The internal organization of the community was loose and vague, depending largely on the will of Noyes. Justice and discipline were administered informally, if at all. To provide correction, Noyes trusted chiefly to a procedure known as mutual criticism. Saint Paul had said: “Speak every man truth with his neighbor; for we are members one of another”; and the Apostle James: “Confess your faults one to another.” When an individual offered himself for criticism, or was designated from above, a committee prepared his “trial,” but any member might join in the proceedings. The trial was a game, though a serious one. The subject was informed of his secret faults, of shortcomings he had not suspected. He learned that his very virtues, on which he had nattered himself, were only disguised vices. The critics would pounce on an unpopular fellow-member with glee, seizing the opportunity to reveal to him some home truths, at the same time revealing their hidden rancors. A transcript of the proceedings was posted and often printed. The subject of this primitive psychoanalysis was likely to suffer dreadfully from his new self-knowledge. “I was shaken from center to circumference,” said one. “I was metaphorically stood upon my head and allowed to drain until all the self-righteousness had dripped out of me.” Afterward the subject felt enlightened, purified, happy. “Mutual criticism,” said Noyes, “subordinates the I-spirit to the We-spirit.” It also made the subjects, mostly brooding introspectives, for a time the center of interest and concern for the whole community. Mutual criticism, under the name of “krinopathy,” was even used as a therapeutic device to cure children’s colds, with, it was said, remarkable success.
Of the various Oneida institutions, the most fascinating to the prurient observer is the organization of sex behavior. Since the community was a single great family, there could be within it no marrying and giving in marriage. Each was married to all, Noyes insisted; every man was husband and brother to every woman. Love, far from being a sin, was holy, a sacrament; in the sexual experience one escaped from egotism and selfhood into the ecstasy of communion. Every effort must be to “abound”—one of Noyes’s favorite words. One must spend, not hoard. The human heart seldom realizes its possibilities; it “is capable of loving any number of times and any number of persons; the more it loves the more it can love.” One had only to look at surrounding society to recognize the evils of exclusive marriage, the chains binding unmatched natures, the secret adulteries, actual or of the heart, the hate-filled divorces, women’s diseases, prostitution, masturbation, licentiousness in general.

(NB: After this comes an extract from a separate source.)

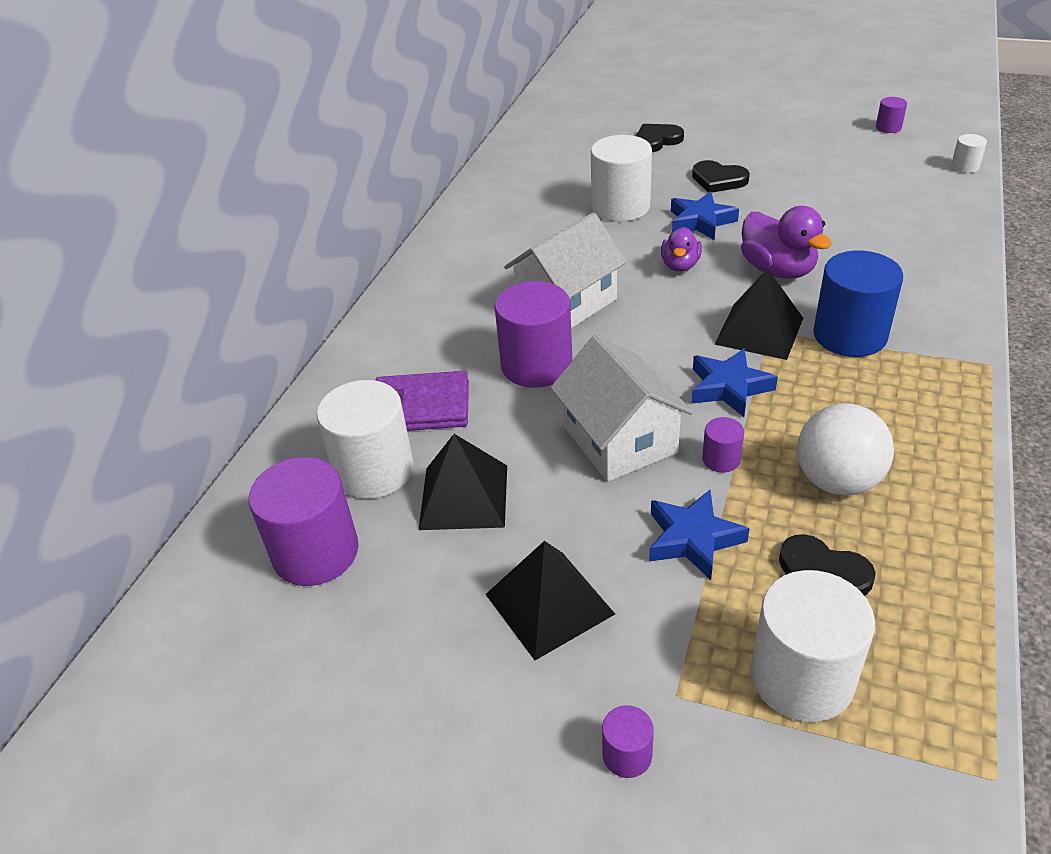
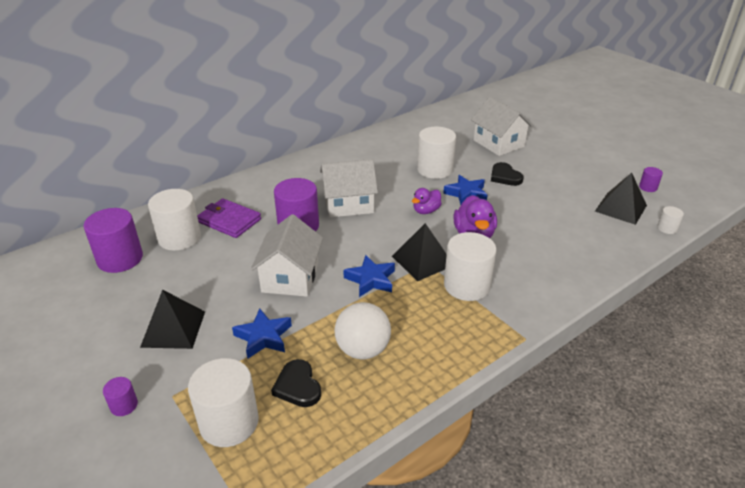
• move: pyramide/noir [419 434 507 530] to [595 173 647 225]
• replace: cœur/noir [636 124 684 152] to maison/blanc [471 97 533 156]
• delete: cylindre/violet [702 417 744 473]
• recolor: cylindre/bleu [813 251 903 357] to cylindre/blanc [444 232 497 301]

Noyes maintained that sexual love was not naturally restricted to pairs, that second marriages were often the happiest. “Men and women find universally (however the fact may be concealed) that their susceptibility to love is not burned out by one honeymoon, or satisfied by one lover.” The body should assert its rights; religion should make use of the senses as helpers of devotion. Sexual shame, the consequence of the fall of man, was factitious and irrational. “Shame ought to be banished from the company of virtue, though in the world it has stolen the very name of virtue.… Shame gives rise to the theory that sexual offices have no place in heaven. Anyone who has true modesty would sooner banish singing from heaven than sexual music.” Beware, said Noyes, of one who proclaims that he is free from sexual desire, beware of religious teachers with fondling hands. Beware especially of Dr. Josiah Gridley of Southampton, Massachusetts, who boasts that he could cany a virgin in each hand without the least stir of passion. In short, “you must not serve the lusts of the flesh; if you do you will be damned. You must not make monks of yourself; if you do you will be damned.”